According to the "man" page,

	If execvp is called to execute a file that turns out to be a 
	shell command file, and if it is impossible to execute the
	shell, the values of argv[0] and argv[-1] will be modified
	before return.

This seemed very strange to me.  Which "argv"?  Why does it mess with
argv[-1]??

I wrote a fake version of execve(2) which prints the address of the
argument list passed to it, then sets "errno" to ENOEXEC and returns.
This fools execvp, which then tries to run the shell.  The argument
list passed the second time is somewhere on the stack; it isn't my
original "argv" at all.

In short I can't cause this "bug" to manifest itself; does it really
exist?

--
****                                                         ****
**** At Digital Lynx, we're almost in Garland, but not quite ****
****                                                         ****

Mike McNally                                    Digital Lynx Inc.
Software (not hardware) Person                  Dallas  TX  75243
uucp: {texsun,killer,infotel}!pollux!bobkat!m5  (214) 238-7474

guy%gorodish@Sun.COM (Guy Harris) (01/23/87)

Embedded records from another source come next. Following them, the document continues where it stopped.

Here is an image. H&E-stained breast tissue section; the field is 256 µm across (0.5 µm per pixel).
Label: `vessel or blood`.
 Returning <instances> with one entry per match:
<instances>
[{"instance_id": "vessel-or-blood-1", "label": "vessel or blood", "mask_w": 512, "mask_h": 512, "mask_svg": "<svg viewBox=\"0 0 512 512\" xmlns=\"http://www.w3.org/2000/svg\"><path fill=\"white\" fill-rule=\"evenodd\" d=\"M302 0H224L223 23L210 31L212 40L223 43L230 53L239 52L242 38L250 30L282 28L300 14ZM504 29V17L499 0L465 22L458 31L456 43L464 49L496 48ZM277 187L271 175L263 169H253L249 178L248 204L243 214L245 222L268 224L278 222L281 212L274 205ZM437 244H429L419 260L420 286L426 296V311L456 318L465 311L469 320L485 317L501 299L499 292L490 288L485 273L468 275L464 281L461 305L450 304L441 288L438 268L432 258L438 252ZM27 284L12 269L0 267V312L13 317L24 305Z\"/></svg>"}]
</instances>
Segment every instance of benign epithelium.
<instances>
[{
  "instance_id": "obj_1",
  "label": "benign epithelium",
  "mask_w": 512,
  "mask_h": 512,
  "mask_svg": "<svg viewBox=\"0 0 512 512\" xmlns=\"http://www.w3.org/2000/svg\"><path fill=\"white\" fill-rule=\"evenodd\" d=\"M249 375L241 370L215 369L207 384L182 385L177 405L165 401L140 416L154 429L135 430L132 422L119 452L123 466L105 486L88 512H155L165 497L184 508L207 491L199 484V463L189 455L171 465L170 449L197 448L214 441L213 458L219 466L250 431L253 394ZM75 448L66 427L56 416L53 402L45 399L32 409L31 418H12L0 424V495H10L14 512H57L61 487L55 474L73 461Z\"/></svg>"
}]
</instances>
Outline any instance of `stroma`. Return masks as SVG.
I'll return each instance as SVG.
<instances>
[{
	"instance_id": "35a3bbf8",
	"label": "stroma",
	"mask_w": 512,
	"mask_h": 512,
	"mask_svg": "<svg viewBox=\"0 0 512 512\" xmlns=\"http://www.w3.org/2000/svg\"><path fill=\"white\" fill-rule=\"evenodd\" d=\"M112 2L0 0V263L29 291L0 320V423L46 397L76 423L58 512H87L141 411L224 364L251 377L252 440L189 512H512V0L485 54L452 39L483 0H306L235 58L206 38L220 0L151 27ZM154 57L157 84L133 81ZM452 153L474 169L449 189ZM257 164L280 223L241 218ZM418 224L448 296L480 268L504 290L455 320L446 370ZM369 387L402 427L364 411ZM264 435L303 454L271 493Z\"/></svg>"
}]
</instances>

> According to the ("exec") "man" page,
> 
> 	If execvp is called to execute a file that turns out to be a 
> 	shell command file, and if it is impossible to execute the
> 	shell, the values of argv[0] and argv[-1] will be modified
> 	before return.
> 
> This seemed very strange to me.  Which "argv"?  Why does it mess with
> argv[-1]??
> ...
> In short I can't cause this "bug" to manifest itself; does it really
> exist?

Nope.  This same claim is in the V7 manual page.  It may have been
true back then; I don't have V7 source handy to check.

The 4.2BSD and S5 code do the same thing if the file is a shell
script.  They build a new argument list, whose first entry is "sh",
whose second entry is the name of the file that it found, and whose
subsequent entries are the 1st through Nth arguments (i.e., argv[1]
through argv[argc-1]).  My pure guess is that if this bug ever
existed, it was because some version of "execvp" *didn't* make a copy
of the argument list, but just smashed argv[0] with the name of the
file and argv[-1] with "sh" and fed this somewhat spurious argument
list to "execv".  Needless to say, smashing argv[-1] is violently
anti-social, since it's probably some random piece of user data.

Given that the 4.2BSD and S5 code are basically the same, I suspect
that the fix was in some version of UNIX from Research that predates
both of them.  A likely candidate for this version would be V7; it
may be that the documentation, as usual, trailed the code.